Work item: Copy exactly the stretch of data below from the line with "(layerselection 0x00010fc_ffffffff)" through the line with "(dashed_line_dash_ratio 12.000000)", including both of those lines.

[Data excerpts]
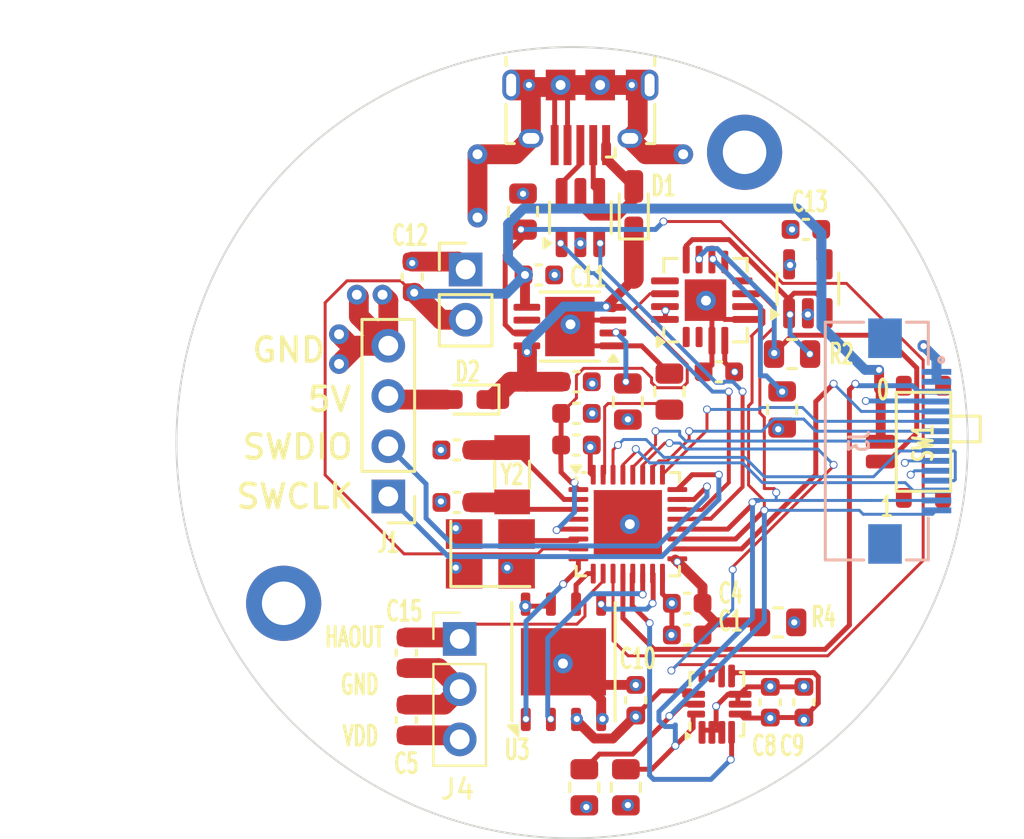
<source format=kicad_pcb>
(kicad_pcb
	(version 20240108)
	(generator "pcbnew")
	(generator_version "8.0")
	(general
		(thickness 1.6)
		(legacy_teardrops no)
	)
	(paper "A4")
	(layers
		(0 "F.Cu" signal)
		(1 "In1.Cu" power "GND")
		(2 "In2.Cu" power "VDD")
		(31 "B.Cu" signal)
		(32 "B.Adhes" user "B.Adhesive")
		(33 "F.Adhes" user "F.Adhesive")
		(34 "B.Paste" user)
		(35 "F.Paste" user)
		(36 "B.SilkS" user "B.Silkscreen")
		(37 "F.SilkS" user "F.Silkscreen")
		(38 "B.Mask" user)
		(39 "F.Mask" user)
		(40 "Dwgs.User" user "User.Drawings")
		(41 "Cmts.User" user "User.Comments")
		(42 "Eco1.User" user "User.Eco1")
		(43 "Eco2.User" user "User.Eco2")
		(44 "Edge.Cuts" user)
		(45 "Margin" user)
		(46 "B.CrtYd" user "B.Courtyard")
		(47 "F.CrtYd" user "F.Courtyard")
		(48 "B.Fab" user)
		(49 "F.Fab" user)
		(50 "User.1" user)
		(51 "User.2" user)
		(52 "User.3" user)
		(53 "User.4" user)
		(54 "User.5" user)
		(55 "User.6" user)
		(56 "User.7" user)
		(57 "User.8" user)
		(58 "User.9" user)
	)
	(setup
		(stackup
			(layer "F.SilkS"
				(type "Top Silk Screen")
			)
			(layer "F.Paste"
				(type "Top Solder Paste")
			)
			(layer "F.Mask"
				(type "Top Solder Mask")
				(thickness 0.01)
			)
			(layer "F.Cu"
				(type "copper")
				(thickness 0.035)
			)
			(layer "dielectric 1"
				(type "prepreg")
				(thickness 0.1)
				(material "FR4")
				(epsilon_r 4.5)
				(loss_tangent 0.02)
			)
			(layer "In1.Cu"
				(type "copper")
				(thickness 0.035)
			)
			(layer "dielectric 2"
				(type "core")
				(thickness 1.24)
				(material "FR4")
				(epsilon_r 4.5)
				(loss_tangent 0.02)
			)
			(layer "In2.Cu"
				(type "copper")
				(thickness 0.035)
			)
			(layer "dielectric 3"
				(type "prepreg")
				(thickness 0.1)
				(material "FR4")
				(epsilon_r 4.5)
				(loss_tangent 0.02)
			)
			(layer "B.Cu"
				(type "copper")
				(thickness 0.035)
			)
			(layer "B.Mask"
				(type "Bottom Solder Mask")
				(thickness 0.01)
			)
			(layer "B.Paste"
				(type "Bottom Solder Paste")
			)
			(layer "B.SilkS"
				(type "Bottom Silk Screen")
			)
			(copper_finish "None")
			(dielectric_constraints no)
		)
		(pad_to_mask_clearance 0)
		(allow_soldermask_bridges_in_footprints no)
		(pcbplotparams
			(layerselection 0x00010fc_ffffffff)
			(plot_on_all_layers_selection 0x0000000_00000000)
			(disableapertmacros no)
			(usegerberextensions yes)
			(usegerberattributes yes)
			(usegerberadvancedattributes yes)
			(creategerberjobfile yes)
			(dashed_line_dash_ratio 12.000000)
			(dashed_line_gap_ratio 3.000000)
			(svgprecision 4)
			(plotframeref no)
			(viasonmask no)
			(mode 1)
			(useauxorigin no)
			(hpglpennumber 1)
			(hpglpenspeed 20)
			(hpglpendiameter 15.000000)
			(pdf_front_fp_property_popups yes)
			(pdf_back_fp_property_popups yes)
			(dxfpolygonmode yes)
			(dxfimperialunits yes)
			(dxfusepcbnewfont yes)
			(psnegative no)
			(psa4output no)
			(plotreference yes)
			(plotvalue yes)
			(plotfptext yes)
			(plotinvisibletext no)
			(sketchpadsonfab no)
			(subtractmaskfromsilk yes)
			(outputformat 1)
			(mirror no)
			(drillshape 0)
			(scaleselection 1)
			(outputdirectory "/home/haron/Desktop/")
		)
	)
	(net 0 "")
	(net 1 "GND")
	(net 2 "VIN")
	(net 3 "SWCLK")
	(net 4 "SWDIO")
	(net 5 "TP_INT")
	(net 6 "OSC32_OUT")
	(net 7 "LCD_MOSI")
	(net 8 "OSC32_IN")
	(net 9 "CLKIN")
	(net 10 "unconnected-(U2-NC-Pad10)")
	(net 11 "unconnected-(U2-NC-Pad11)")
	(net 12 "GYRO_INT1")
	(net 13 "GYRO_INT2")
	(net 14 "LCD_RS")
	(net 15 "LCD_NSS")
	(net 16 "CHARGE")
	(net 17 "BAT")
	(net 18 "Net-(U4-PROG)")
	(net 19 "Net-(U5-BYP)")
	(net 20 "LCD_SCK")
	(net 21 "Net-(U1-PH3)")
	(net 22 "I2C1_SCL")
	(net 23 "LCD_RST")
	(net 24 "LEDA")
	(net 25 "I2C1_SDA")
	(net 26 "Net-(D1-A)")
	(net 27 "unconnected-(U6-WARNING-Pad8)")
	(net 28 "Net-(U6-PV)")
	(net 29 "unconnected-(U6-TC-Pad13)")
	(net 30 "unconnected-(U6-CRITICAL-Pad9)")
	(net 31 "QUADSPI_IO0")
	(net 32 "QUADSPI_NCS")
	(net 33 "QUADSPI_IO1")
	(net 34 "QUADSPI_CLK")
	(net 35 "HEARTBEAT_AOUT")
	(net 36 "VDD")
	(net 37 "Net-(D2-A)")
	(net 38 "unconnected-(U6-IN+3-Pad2)")
	(net 39 "unconnected-(U6-IN-3-Pad1)")
	(net 40 "BATSHUNTH")
	(net 41 "unconnected-(U1-NRST-Pad4)")
	(net 42 "Net-(J5-D+)")
	(net 43 "Net-(J5-D-)")
	(net 44 "unconnected-(U4-~{STDBY}-Pad6)")
	(net 45 "VDDSHUNTL")
	(net 46 "BATSHUNTL")
	(net 47 "USB_D+")
	(net 48 "USB_D-")
	(footprint "Capacitor_SMD:C_0603_1608Metric" (layer "F.Cu") (at 155.8 85.5 180))
	(footprint "Connector_USB:USB_Micro-B_Amphenol_10118194_Horizontal" (layer "F.Cu") (at 157.9 77.2 180))
	(footprint "MountingHole:MountingHole_2.2mm_M2_DIN965_Pad" (layer "F.Cu") (at 142.9 102.1))
	(footprint "Package_LGA:LGA-14_3x2.5mm_P0.5mm_LayoutBorder3x4y" (layer "F.Cu") (at 164.8 107.2 90))
	(footprint "Capacitor_SMD:C_0603_1608Metric" (layer "F.Cu") (at 149.1 104.6 -90))
	(footprint "Resistor_SMD:R_0805_2012Metric" (layer "F.Cu") (at 158.1 111.4 90))
	(footprint "Capacitor_SMD:C_0603_1608Metric" (layer "F.Cu") (at 169.3 83.2 180))
	(footprint "Resistor_SMD:R_0805_2012Metric" (layer "F.Cu") (at 155 82.3 -90))
	(footprint "Resistor_SMD:R_0805_2012Metric" (layer "F.Cu") (at 160.3 91.9 -90))
	(footprint "Capacitor_SMD:C_0603_1608Metric" (layer "F.Cu") (at 151.65 97 180))
	(footprint "Package_SO:MSOP-8-1EP_3x3mm_P0.65mm_EP2.5x3mm_Mask1.73x2.36mm" (layer "F.Cu") (at 157.37 88.11 180))
	(footprint "Resistor_SMD:R_0805_2012Metric" (layer "F.Cu") (at 160.2 111.4 90))
	(footprint "Capacitor_SMD:C_0603_1608Metric" (layer "F.Cu") (at 167.5 107.1 -90))
	(footprint "Package_TO_SOT_SMD:TSOT-23-5" (layer "F.Cu") (at 169.4 86.2 90))
	(footprint "Capacitor_SMD:C_0603_1608Metric" (layer "F.Cu") (at 163.3 102.1))
	(footprint (layer "F.Cu") (at 166.2 79.3))
	(footprint "Connector_PinHeader_2.54mm:PinHeader_1x04_P2.54mm_Vertical" (layer "F.Cu") (at 148.19 96.7 180))
	(footprint "Crystal:Crystal_SMD_3215-2Pin_3.2x1.5mm" (layer "F.Cu") (at 154.45 95.6 -90))
	(footprint "Package_TO_SOT_SMD:SOT-23-6" (layer "F.Cu") (at 157.9 82.6 90))
	(footprint "Package_SON:WSON-8-1EP_6x5mm_P1.27mm_EP3.4x4.3mm" (layer "F.Cu") (at 157.04575 105.05675 90))
	(footprint "Capacitor_SMD:C_0603_1608Metric" (layer "F.Cu") (at 163.3 103.7))
	(footprint "Package_DFN_QFN:Texas_RGV0016A_VQFN-16-1EP_4x4mm_P0.65mm_EP2.1x2.1mm" (layer "F.Cu") (at 164.225 86.775 90))
	(footprint "Resistor_SMD:R_0805_2012Metric" (layer "F.Cu") (at 167.9 103.065))
	(footprint "Crystal:Crystal_SMD_3225-4Pin_3.2x2.5mm" (layer "F.Cu") (at 153.35 99.6))
	(footprint "Capacitor_SMD:C_0603_1608Metric" (layer "F.Cu") (at 149.1 108 -90))
	(footprint "Capacitor_SMD:C_0603_1608Metric" (layer "F.Cu") (at 157.7 94.1 180))
	(footprint "Capacitor_SMD:C_0603_1608Metric" (layer "F.Cu") (at 157.7 90.9 180))
	(footprint "Package_DFN_QFN:QFN-32-1EP_5x5mm_P0.5mm_EP3.45x3.45mm" (layer "F.Cu") (at 160.3 98.1))
	(footprint "Diode_SMD:D_0603_1608Metric" (layer "F.Cu") (at 160.6 82.2 90))
	(footprint "Resistor_SMD:R_0805_2012Metric" (layer "F.Cu") (at 168.1 92.3 -90))
	(footprint "MyButtons:MSK12CO2" (layer "F.Cu") (at 167.646 94.6592 90))
	(footprint "Capacitor_SMD:C_0603_1608Metric" (layer "F.Cu") (at 157.7 92.5 180))
	(footprint "Capacitor_SMD:C_0603_1608Metric" (layer "F.Cu") (at 151.65 94.35 180))
	(footprint "Capacitor_SMD:C_0603_1608Metric" (layer "F.Cu") (at 169.2 107.1 -90))
	(footprint "Connector_PinHeader_2.54mm:PinHeader_1x03_P2.54mm_Vertical" (layer "F.Cu") (at 151.8 103.9))
	(footprint "Connector_PinHeader_2.54mm:PinHeader_1x02_P2.54mm_Vertical" (layer "F.Cu") (at 152.1 85.225))
	(footprint "Diode_SMD:D_0603_1608Metric" (layer "F.Cu") (at 152.3 91.8 180))
	(footprint "Capacitor_SMD:C_0603_1608Metric"
		(layer "F.Cu")
		(uuid "e240a5d3-3799-4c64-8eca-66524ab4bdfa")
		(at 149.4 85.6 90)
		(descr "Capacitor SMD 0603 (1608 Metric), square (rectangular) end terminal, IPC_7351 nominal, (Body size source: IPC-SM-782 page 76, https://www.pcb-3d.com/wordpress/wp-content/uploads/ipc-sm-782a_amendment_1_and_2.pdf), generated with kicad-footprint-generator")
		(tags "capacitor")
		(property "Reference" "C12"
			(at 2.1 -0.1 0)
			(unlocked yes)
			(layer "F.SilkS")
			(uuid "1c6d85ce-f922-4fc2-878d-0452154b24d3")
			(effects
				(font
				
... [318651 chars truncated]
</source>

Exercise response:
			(layerselection 0x00010fc_ffffffff)
			(plot_on_all_layers_selection 0x0000000_00000000)
			(disableapertmacros no)
			(usegerberextensions yes)
			(usegerberattributes yes)
			(usegerberadvancedattributes yes)
			(creategerberjobfile yes)
			(dashed_line_dash_ratio 12.000000)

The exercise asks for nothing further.